Here we discovered that phosphorylation of Ser(88), which juxtapose each other at the interface of the DLC, disrupts DLC1 dimer formation and consequently impairs its interaction with Bim. (PMID 18084006)

This sentence contains a relative clause, emphasized in italics, which stands in the way of detecting that the phosphorylation disrupts the dimer formation. If we can somehow skip over the relative clause, then the syntax becomes simple [‘Phosphorylation of Ser(88) disrupts DLC1 dimer formation’] and will match one of the PPI patterns. Additionally, this sentence contains a coordination involving the two PPI mentions (i.e. ‘dimer formation’ and ‘interaction’). If we can detect that the two mentions are part of a coordination and skip over the first conjunct (i.e. ‘disrupts DLC1 dimer formation’), then we would be left with a simple sentence matching a PPI pattern [‘Phosphorylation of Ser(88) consequently impairs its interaction with Bim’].

Several sentence simplifiers have been suggested for the biomedical text, and we plan to incorporate one such simplifier in the eFIP pipeline. The use of a sentence simplifier has been reported to drastically improve the performance of biomedical text mining and relation extraction systems (27,30).

Conclusion and future work

In this article, we have described a system, eFIP, for detecting literature relevant to PPIs involving phosphorylated proteins. eFIP integrates eGRAB and RLIMS-P for the retrieval of all documents relevant to a particular phosphorylated protein, and a PPI module that relies on syntactic patterns to extract interacting partners. The impact module uses a rule-based approach that detects relations between phosphorylation and interaction events, as well as impact of phosphorylation on interaction where applicable.
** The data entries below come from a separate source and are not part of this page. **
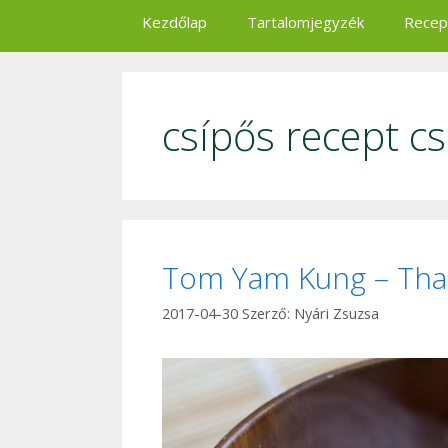
Kezdőlap
Tartalomjegyzék
Recep
csípős recept cs
Tom Yam Kung – Thai
2017-04-30
Szerző:
Nyári Zsuzsa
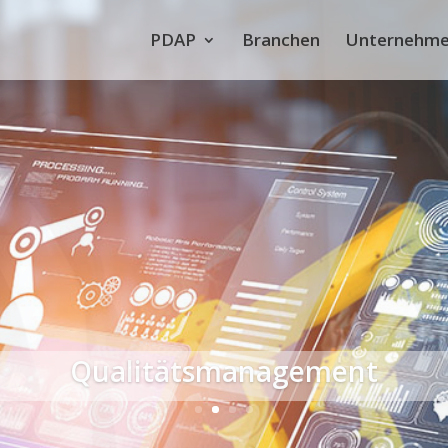
PDAP
Branchen
Unternehm
Datenmanagement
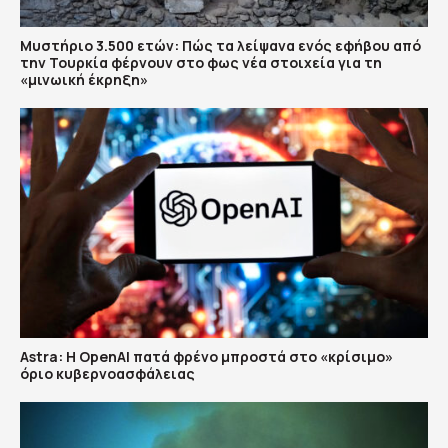
Μυστήριο 3.500 ετών: Πώς τα λείψανα ενός εφήβου από
την Τουρκία φέρνουν στο φως νέα στοιχεία για τη
«μινωική έκρηξη»
Astra: Η OpenAI πατά φρένο μπροστά στο «κρίσιμο»
όριο κυβερνοασφάλειας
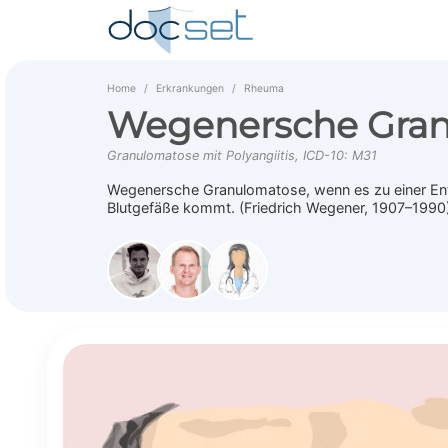
Home
Erkrankungen
Rheuma
Wegenersche Gra
Granulomatose mit Polyangiitis, ICD-10: M31
Wegenersche Granulomatose, wenn es zu einer Ent
Blutgefäße kommt. (Friedrich Wegener, 1907–1990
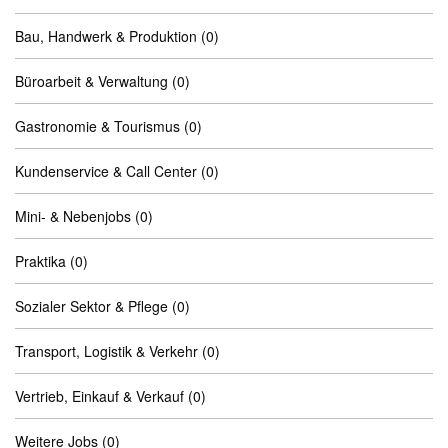
Bau, Handwerk & Produktion
(0)
Büroarbeit & Verwaltung
(0)
Gastronomie & Tourismus
(0)
Kundenservice & Call Center
(0)
Mini- & Nebenjobs
(0)
Praktika
(0)
Sozialer Sektor & Pflege
(0)
Transport, Logistik & Verkehr
(0)
Vertrieb, Einkauf & Verkauf
(0)
Weitere Jobs
(0)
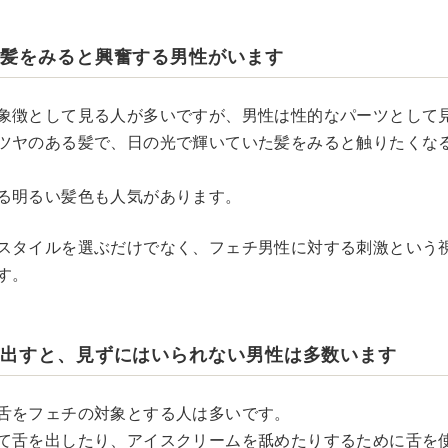
る髪をみると興奮する男性がいます
象徴として見る人が多いですが、男性は性的なパーツとして
ツヤのある髪で、日の光で輝いていた髪をみると触りたくな
る明るい髪色も人気があります。
スタイルを選ぶだけでなく、フェチ男性に対する刺激という
す。
を出すと、見ずにはいられない男性は多数います
舌をフェチの対象とする人は多いです。
て舌を出したり、アイスクリームを舐めたりするために舌を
Several new functionalities are being added to eFIP to facilitate knowledge discovery from phosphorylation protein networks that connect phosphorylated proteins with kinases and interaction partners, along with their functional outcomes. We will integrate kinase information extracted from RLIMS-P to the eFIP text mining summary tables and results for kinase-substrate relationships. Furthermore, because phosphorylation of a protein can have an impact on not only its interaction with other proteins but also the regulation of its molecular function (such as activity) and subcellular localization, we will further explore the detection of these types of impact. We plan to incorporate eGIFT (3) in the pipeline of eFIP for the detection of molecular functions, biological processes and subcellular localizations relevant to a phosphorylated protein. Third, the PPI module currently handles a limited set of interaction types (i.e. affinity, association, binding, complex, disassociation, dimerization, interaction and recruitment). In the future, we plan to extend the PPI module to include additional types of interactions, such as co-precipitation, release and sequestering.
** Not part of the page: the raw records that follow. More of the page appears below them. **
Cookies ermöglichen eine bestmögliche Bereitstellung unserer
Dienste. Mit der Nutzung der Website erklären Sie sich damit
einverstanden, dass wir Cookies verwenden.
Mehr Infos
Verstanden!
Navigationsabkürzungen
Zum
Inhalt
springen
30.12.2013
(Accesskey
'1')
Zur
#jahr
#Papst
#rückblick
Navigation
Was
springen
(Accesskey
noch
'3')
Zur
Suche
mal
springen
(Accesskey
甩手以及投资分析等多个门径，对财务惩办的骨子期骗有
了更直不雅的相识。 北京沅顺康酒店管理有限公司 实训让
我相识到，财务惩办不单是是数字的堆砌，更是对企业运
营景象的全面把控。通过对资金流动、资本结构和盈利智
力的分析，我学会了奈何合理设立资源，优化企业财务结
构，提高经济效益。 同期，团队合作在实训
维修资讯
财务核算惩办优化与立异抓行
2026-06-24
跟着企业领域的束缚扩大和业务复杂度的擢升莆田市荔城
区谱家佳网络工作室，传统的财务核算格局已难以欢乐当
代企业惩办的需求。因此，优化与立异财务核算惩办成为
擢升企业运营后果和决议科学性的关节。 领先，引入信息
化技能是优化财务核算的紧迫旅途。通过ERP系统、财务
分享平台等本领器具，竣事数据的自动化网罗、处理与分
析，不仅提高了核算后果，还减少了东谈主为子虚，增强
We will improve the performance of the eFIP text mining with several enhancements. eFIP’s rules are currently focused on single sentences. In the future, we will extend the rules to detect phosphorylation-interaction relations that span multiple sentences. Although the Results section shows that the manually designed rules detect the existence of relevant information with high accuracy, we still want to explore how machine learning could improve the performance of eFIP when the same set of features is used on a larger set of annotated abstracts. We also plan to use a new sentence simplifier, iSimp (31), to improve the recall of the impact module of eFIP. The incorporation of sentence simplifiers in the pipeline of eFIP is expected to result in more comprehensive detection of the effect of phosphorylation on the interaction.

Funding

This work was supported by National Science Foundation grant ABI-1062520 and National Institutes of Health grants 5G08LM010720-02 and 5R01GM080646-06. Funding for open access charge: National Science Foundation grant ABI-1062520.

Conflict of interest. None declared.